THE PROBLEM
The entries below contain a line with "383 580 5.35" and a line with "491 218 1.09". Retype exactly everything from the first down to the second, both included, and nothing else.

EXERCISE DATA

************

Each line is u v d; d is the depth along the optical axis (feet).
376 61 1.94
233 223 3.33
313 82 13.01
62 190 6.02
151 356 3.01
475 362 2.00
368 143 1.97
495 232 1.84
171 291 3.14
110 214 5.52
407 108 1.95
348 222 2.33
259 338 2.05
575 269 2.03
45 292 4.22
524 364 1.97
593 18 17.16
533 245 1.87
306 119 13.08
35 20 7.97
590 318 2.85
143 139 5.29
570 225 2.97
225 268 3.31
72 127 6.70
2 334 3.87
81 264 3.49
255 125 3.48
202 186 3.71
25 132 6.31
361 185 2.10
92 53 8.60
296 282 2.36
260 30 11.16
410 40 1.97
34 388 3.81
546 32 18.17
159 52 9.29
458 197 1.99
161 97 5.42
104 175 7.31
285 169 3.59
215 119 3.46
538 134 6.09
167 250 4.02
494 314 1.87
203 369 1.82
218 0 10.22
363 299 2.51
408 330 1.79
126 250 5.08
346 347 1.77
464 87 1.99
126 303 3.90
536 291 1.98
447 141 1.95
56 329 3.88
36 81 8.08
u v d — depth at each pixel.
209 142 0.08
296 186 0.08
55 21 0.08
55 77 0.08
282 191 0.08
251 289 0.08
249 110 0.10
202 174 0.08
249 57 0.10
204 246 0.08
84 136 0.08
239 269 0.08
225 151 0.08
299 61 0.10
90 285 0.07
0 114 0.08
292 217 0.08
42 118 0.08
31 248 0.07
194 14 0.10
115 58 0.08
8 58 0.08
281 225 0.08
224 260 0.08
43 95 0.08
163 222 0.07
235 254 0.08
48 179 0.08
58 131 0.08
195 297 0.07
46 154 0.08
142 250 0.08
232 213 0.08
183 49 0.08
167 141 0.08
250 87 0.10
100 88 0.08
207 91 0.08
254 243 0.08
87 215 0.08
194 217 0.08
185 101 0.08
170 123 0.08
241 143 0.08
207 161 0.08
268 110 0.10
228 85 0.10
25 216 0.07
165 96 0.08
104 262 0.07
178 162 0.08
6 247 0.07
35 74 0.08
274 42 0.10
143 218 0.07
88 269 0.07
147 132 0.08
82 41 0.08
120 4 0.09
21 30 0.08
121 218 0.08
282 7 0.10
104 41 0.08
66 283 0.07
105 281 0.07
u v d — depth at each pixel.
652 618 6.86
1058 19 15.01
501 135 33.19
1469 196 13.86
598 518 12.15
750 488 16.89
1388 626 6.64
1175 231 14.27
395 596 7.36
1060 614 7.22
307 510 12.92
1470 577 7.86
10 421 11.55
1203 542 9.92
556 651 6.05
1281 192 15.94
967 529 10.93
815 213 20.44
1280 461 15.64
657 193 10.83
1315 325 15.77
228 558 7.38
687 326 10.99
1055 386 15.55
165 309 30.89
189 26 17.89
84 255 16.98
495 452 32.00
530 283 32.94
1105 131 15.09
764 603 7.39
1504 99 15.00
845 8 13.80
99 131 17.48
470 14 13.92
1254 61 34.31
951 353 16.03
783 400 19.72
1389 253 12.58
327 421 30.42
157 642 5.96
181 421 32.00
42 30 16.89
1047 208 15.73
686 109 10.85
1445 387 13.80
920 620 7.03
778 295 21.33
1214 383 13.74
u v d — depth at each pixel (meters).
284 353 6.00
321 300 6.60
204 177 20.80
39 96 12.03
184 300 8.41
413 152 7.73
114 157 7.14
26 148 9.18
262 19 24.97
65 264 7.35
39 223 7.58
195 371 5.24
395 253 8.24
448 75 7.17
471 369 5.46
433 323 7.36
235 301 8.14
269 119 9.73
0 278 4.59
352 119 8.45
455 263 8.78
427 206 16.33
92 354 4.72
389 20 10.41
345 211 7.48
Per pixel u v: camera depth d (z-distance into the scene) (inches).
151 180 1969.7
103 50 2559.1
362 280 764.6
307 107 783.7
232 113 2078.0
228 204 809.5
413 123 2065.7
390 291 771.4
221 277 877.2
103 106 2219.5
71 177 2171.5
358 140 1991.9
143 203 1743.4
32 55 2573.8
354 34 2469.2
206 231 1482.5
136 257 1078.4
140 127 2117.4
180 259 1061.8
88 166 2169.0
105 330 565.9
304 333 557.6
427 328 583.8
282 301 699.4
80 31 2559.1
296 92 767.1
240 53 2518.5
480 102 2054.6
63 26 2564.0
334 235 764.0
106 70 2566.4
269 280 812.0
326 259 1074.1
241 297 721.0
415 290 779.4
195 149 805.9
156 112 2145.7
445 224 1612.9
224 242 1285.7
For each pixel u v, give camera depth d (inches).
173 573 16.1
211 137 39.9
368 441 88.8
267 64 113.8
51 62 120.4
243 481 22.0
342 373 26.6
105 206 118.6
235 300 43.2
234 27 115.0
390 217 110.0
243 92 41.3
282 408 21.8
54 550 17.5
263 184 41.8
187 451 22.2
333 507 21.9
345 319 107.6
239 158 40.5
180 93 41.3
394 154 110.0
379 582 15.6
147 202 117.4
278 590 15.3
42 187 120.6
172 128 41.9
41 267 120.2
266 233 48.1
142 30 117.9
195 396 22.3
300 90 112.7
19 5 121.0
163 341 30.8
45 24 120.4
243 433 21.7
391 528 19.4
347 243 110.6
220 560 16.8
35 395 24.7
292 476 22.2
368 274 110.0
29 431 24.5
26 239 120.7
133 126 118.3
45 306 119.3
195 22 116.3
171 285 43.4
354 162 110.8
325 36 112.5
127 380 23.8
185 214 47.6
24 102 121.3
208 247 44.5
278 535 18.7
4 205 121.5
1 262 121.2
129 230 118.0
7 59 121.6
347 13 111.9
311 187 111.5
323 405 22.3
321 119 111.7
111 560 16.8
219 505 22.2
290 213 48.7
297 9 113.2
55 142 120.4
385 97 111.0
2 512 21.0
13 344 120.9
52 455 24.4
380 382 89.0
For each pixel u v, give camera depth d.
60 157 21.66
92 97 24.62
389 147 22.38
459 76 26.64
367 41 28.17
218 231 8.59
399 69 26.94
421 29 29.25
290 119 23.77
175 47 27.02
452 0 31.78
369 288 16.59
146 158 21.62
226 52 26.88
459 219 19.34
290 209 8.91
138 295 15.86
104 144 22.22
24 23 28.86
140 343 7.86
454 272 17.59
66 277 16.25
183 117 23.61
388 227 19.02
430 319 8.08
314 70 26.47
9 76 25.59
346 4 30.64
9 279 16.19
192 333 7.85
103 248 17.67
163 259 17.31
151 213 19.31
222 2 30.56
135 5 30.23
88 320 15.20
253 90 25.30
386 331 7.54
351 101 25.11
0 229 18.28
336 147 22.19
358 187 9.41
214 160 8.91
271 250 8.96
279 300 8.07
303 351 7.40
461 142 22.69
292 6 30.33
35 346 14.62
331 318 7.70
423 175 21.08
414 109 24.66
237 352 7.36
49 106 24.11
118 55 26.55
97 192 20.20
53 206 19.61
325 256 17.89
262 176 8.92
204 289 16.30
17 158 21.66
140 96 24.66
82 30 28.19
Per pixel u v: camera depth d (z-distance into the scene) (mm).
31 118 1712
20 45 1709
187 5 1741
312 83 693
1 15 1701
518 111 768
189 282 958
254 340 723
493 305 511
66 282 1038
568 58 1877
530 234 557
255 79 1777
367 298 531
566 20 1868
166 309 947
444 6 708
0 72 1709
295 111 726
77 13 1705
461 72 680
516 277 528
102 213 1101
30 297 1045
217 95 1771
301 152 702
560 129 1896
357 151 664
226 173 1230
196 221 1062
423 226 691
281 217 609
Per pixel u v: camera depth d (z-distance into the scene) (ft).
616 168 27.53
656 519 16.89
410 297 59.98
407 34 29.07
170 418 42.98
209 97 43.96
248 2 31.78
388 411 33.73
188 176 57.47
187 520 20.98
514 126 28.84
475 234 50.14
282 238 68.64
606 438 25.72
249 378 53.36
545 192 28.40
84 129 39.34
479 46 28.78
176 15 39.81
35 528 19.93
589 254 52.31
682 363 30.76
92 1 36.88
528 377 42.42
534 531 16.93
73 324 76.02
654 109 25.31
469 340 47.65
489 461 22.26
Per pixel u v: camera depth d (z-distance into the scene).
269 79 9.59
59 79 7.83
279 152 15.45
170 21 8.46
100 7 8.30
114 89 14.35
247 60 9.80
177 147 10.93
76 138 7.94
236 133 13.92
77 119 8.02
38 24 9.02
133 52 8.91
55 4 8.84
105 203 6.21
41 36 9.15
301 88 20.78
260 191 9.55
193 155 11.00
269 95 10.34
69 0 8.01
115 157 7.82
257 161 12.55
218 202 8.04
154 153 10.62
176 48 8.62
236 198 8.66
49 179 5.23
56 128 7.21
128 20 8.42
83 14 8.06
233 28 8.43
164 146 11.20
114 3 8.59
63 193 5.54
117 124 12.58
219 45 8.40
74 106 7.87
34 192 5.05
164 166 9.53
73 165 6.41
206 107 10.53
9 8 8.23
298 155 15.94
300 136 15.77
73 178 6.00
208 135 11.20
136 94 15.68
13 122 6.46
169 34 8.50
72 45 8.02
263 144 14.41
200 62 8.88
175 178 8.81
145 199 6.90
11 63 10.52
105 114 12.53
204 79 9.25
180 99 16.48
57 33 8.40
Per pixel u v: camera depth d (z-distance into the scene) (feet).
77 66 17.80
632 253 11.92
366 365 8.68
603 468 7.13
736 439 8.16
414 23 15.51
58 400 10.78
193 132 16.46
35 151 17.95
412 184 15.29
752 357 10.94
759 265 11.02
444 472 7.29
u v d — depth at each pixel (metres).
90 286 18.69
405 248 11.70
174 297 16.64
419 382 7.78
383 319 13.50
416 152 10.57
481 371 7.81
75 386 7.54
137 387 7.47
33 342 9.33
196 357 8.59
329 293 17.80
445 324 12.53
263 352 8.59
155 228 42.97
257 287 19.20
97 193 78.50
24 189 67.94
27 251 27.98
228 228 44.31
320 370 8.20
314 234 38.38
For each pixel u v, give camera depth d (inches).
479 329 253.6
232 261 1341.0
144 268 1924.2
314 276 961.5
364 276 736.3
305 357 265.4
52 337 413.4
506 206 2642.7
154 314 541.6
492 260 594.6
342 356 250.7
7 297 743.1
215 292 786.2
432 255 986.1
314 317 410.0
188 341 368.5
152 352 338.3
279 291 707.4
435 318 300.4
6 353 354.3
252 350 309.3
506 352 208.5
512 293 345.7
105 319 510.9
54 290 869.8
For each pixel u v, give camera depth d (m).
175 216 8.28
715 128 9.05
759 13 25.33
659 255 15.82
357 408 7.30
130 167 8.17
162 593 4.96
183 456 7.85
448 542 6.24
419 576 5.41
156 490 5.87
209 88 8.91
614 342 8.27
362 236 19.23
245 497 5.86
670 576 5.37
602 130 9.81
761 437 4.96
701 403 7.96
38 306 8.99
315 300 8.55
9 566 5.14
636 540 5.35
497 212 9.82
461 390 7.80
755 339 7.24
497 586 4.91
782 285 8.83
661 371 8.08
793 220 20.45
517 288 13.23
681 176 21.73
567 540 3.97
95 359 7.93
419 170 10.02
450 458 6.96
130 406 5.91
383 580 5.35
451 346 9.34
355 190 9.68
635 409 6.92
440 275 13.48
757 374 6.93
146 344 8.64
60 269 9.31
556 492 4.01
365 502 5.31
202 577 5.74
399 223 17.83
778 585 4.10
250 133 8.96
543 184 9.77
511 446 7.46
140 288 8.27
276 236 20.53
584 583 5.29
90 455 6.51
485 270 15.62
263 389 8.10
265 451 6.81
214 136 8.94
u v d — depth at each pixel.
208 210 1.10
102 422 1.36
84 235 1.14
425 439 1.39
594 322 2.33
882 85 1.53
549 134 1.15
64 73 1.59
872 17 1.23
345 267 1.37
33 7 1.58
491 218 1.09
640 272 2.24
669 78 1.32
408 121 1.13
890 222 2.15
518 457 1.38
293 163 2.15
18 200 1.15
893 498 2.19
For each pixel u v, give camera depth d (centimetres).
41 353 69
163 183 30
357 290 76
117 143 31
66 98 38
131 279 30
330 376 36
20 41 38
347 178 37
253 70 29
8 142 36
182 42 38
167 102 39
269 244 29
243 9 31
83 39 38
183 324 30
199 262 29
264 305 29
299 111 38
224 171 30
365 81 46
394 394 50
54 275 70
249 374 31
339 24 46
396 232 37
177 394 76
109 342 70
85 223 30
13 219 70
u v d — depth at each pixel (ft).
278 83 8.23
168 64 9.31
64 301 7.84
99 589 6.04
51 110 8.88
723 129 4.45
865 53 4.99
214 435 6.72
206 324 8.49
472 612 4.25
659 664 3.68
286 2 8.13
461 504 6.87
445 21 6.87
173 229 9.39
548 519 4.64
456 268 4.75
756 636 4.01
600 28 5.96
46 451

************

THE COMPLETED TASK
383 580 5.35
451 346 9.34
355 190 9.68
635 409 6.92
440 275 13.48
757 374 6.93
146 344 8.64
60 269 9.31
556 492 4.01
365 502 5.31
202 577 5.74
399 223 17.83
778 585 4.10
250 133 8.96
543 184 9.77
511 446 7.46
140 288 8.27
276 236 20.53
584 583 5.29
90 455 6.51
485 270 15.62
263 389 8.10
265 451 6.81
214 136 8.94
u v d — depth at each pixel.
208 210 1.10
102 422 1.36
84 235 1.14
425 439 1.39
594 322 2.33
882 85 1.53
549 134 1.15
64 73 1.59
872 17 1.23
345 267 1.37
33 7 1.58
491 218 1.09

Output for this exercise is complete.